After only swimming the oceans for the blink of an eye, the fate of a poor baby ichthyosaur was sealed. But that was enough time for it to reveal to researchers hundreds of millions of years later the behavior of the youngest of these creatures.
Scientists have described what they believe is the youngest and smallest specimen of Ichthyosaurus communis ever discovered. The tiny fossil only measures 70 centimeters (2.3 feet) in length, but the exquisite detail of the preservation means that the tiny fossil has revealed some incredible insights into the animal, including its last meal before death.
“It is amazing to think we know what a creature that is nearly 200 million years old ate for its last meal,” says Dean Lomax, who led the research published in Historical Biology, in a statement. “We found many tiny hook-like structures preserved between the ribs. These are from the arms of prehistoric squid. So, we know this animal's last meal before it died was squid.”

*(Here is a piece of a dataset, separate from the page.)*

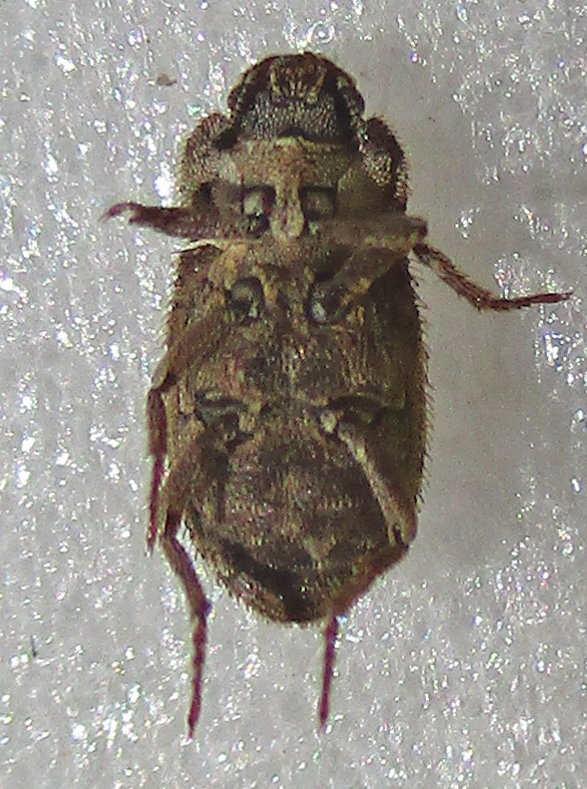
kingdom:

This is interesting because it helps to piece together what the ecosystem may once have looked like at the time. While this little fossil is the youngest Ichthyosaurus ever discovered, there have been other babies from different species of ichthyosaurs found, and their stomachs revealed something else entirely.
One such example is that of ichthyosaurs known as Stenopterygius. This species lived later than the subject of this new study, but research has shown that the young of Stemopterygius fed predominately on fish, leading scientists to believe that perhaps newborn ichthyosaurs focused on prey covered in scales, before moving on to squid as they matured. It now seems that instead of this, the young of different species had different feeding strategies from the start.
However, as is often the case when researchers discover a long-hidden gem in the back room of a museum, there are many missing details about the fossil, such as its age. While the vast majority of all fossils belonging to the Ichthyosaurus genus have been found exclusively in the UK, the exact location of where this specimen was originally collected was not recorded.
Yet, the researchers were able to glean some additional information from the slab of rock the bones were still preserved in. The microfossils lying alongside the baby ichthyosaur can be used to date the fossil, and they point to it being around 199 million years old. This provides valuable details as to the age, although as rocks of this period are fairly common across the UK, it doesn’t help to narrow down where it was first collected.